Despite the vagueness of Gregorius’s quest (even to himself), he is changed by his meetings with Amadeu’s surviving relatives and friends. In the film, Lee plays the priest who had taught Amadeu, and Rampling the sister who keeps his flame. Courtenay is an infirm fellow resistance fighter who had been tortured by the police, and Gedeck the latter’s niece, the eye doctor who treats the symbolically myopic Gregorius.
Ganz and Olin also play former resistance fighters, Jorge and Estefania, once a couple. Although Estefania had fallen in love with Amadeu and he with her, Amadeu rejected her, staying loyal to Jorge, his best friend. In the movie’s flashbacks, Huston, Diehl, and Laurent play the young Amadeu, Jorge, and Estefania.

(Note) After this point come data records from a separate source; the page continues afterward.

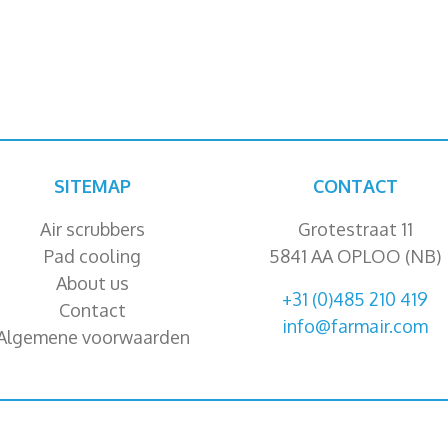
SITEMAP
CONTACT
Air scrubbers
Grotestraat 11
Pad cooling
5841 AA OPLOO (NB)
About us
+31 (0)485 210 419
Contact
info@farmair.com
Algemene voorwaarden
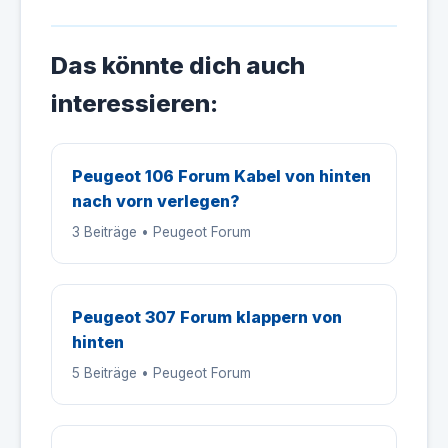
Das könnte dich auch
interessieren:
Peugeot 106 Forum Kabel von hinten
nach vorn verlegen?
3 Beiträge • Peugeot Forum
Peugeot 307 Forum klappern von
hinten
5 Beiträge • Peugeot Forum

“Each man’s lives touches so many other lives,” says Clarence the Angel in “It’s a Wonderful Life.” “Night Train to Lisbon”’s version of that adage is Gregorius’s reflection, “Was it possible that the best way to make sure of yourself was to know and understand someone else?” The success of “Night Train to Lisbon” will depend on how effectively it depicts Gregorius’s comprehension of Amadeu’s inner life directing his future onto a different track – metaphysically, no mean feat.